任务列表:
1) 根据这篇跋文回答:
(a) 笔记是在哪两年间听课时记下的?
(b) 文中说河内司马氏是什么样的家族?
(c) 文中举出的出身地方豪族的汉魏士大夫有哪几家?
2) 照原文抄下这篇跋文中的一段,从“跋《陈寅恪魏晋南北朝史讲演录》”开始,一直到“方,在所难免。这要由我负责。”为止。

给定文章:
/---

跋《陈寅恪魏晋南北朝史讲演录》
本稿是1947年至1948年,我在北京(当时名北平)清华大学历史研究所,听陈寅恪老师讲述魏晋南北朝史时,所作的笔记。整理时,参考了五十年代高教部代印的陈老师在中山大学历史研究系讲述两晋南北朝史时所编的引文资料,及1980年上海人民出版社出版的《金明馆丛稿初编》、《二编》等有关的论文,力求符合陈老师的观点。虽然如此,本稿终究是一部笔记,不能说是陈老师的著作。在本稿中,不符合陈老师观点甚至有错误的地方,在所难免。这要由我负责。
——万绳楠《前言》
本文后面总结的任何观点及所作的任何评论性文字,都是关于「本书」的。之所以归于「本书」,而不归于陈寅恪先生,就一个原因——没看其全集。所买三联书店《陈寅恪集》束之高阁,不睹其文字,不敢妄言。喜读古代文史哲的,或许都有一个优点(缺点),言必有物。很明显本书作者已在《前言》明白指出:有发挥,不尽是陈先生观点;可能存在谬误。
1.魏晋统治阶级
魏晋统治者的社会阶级是不同的。不同处在于:河内司马氏为地方上的豪族,儒家的信徒;魏皇室谯县曹氏则出身于非儒家的寒族。魏、晋的兴亡递嬗,不是司马、曹两姓的胜败问题,而是儒家豪族与非儒家的寒族的胜败问题。
——《魏晋统治者社会阶级的区别》
本节认为重孝、重礼是儒家豪族的共有特征,他们服膺儒教,即遵行名教(君臣、父子等),以「德」为人处世。认为汉魏间主要的士大夫,都出身于地方豪族,如河内司马氏、汝南袁氏、弘农杨氏。其他出身小族的(如山涛巨源),因为政治立场和思想信仰与豪族相同,可归为一个阶级。

\---

所给数据:
/---

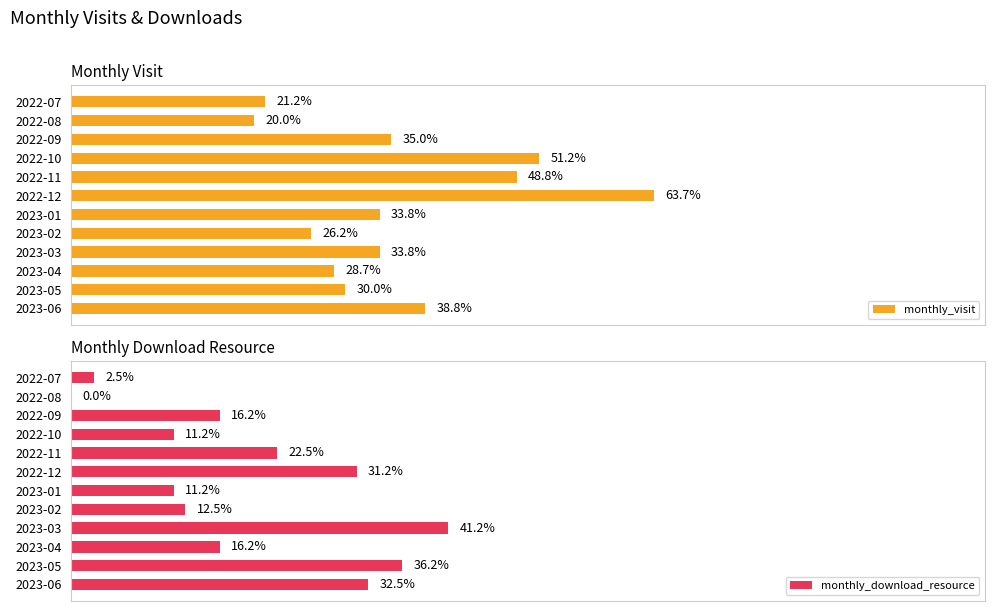

What are all the series names shown in the legend?

monthly_visit, monthly_download_resource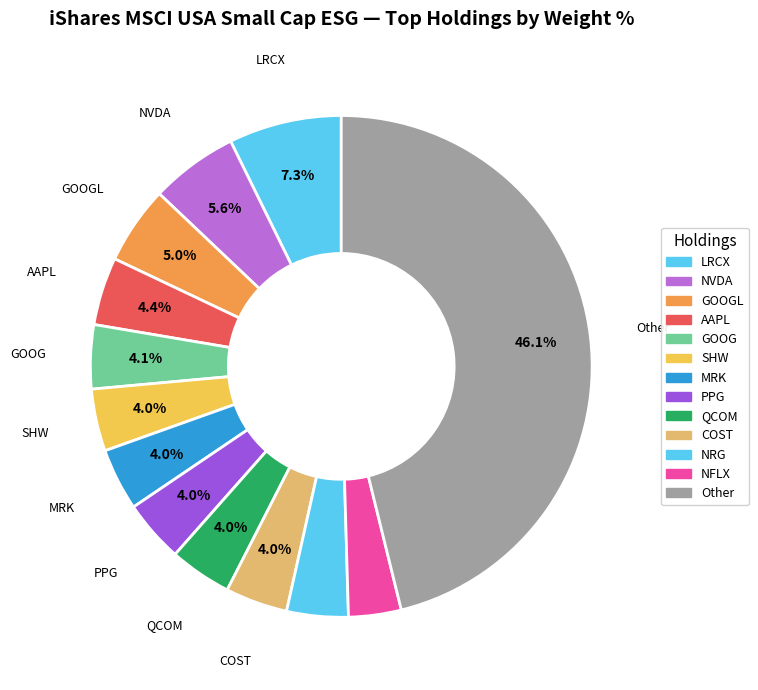

How many slices are in this pie chart?

13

\---

参考答案:
1)
(a) 1947年至1948年。
(b) 地方上的豪族,儒家的信徒。
(c) 河内司马氏、汝南袁氏、弘农杨氏。

2)
跋《陈寅恪魏晋南北朝史讲演录》
本稿是1947年至1948年,我在北京(当时名北平)清华大学历史研究所,听陈寅恪老师讲述魏晋南北朝史时,所作的笔记。整理时,参考了五十年代高教部代印的陈老师在中山大学历史研究系讲述两晋南北朝史时所编的引文资料,及1980年上海人民出版社出版的《金明馆丛稿初编》、《二编》等有关的论文,力求符合陈老师的观点。虽然如此,本稿终究是一部笔记,不能说是陈老师的著作。在本稿中,不符合陈老师观点甚至有错误的地方,在所难免。这要由我负责。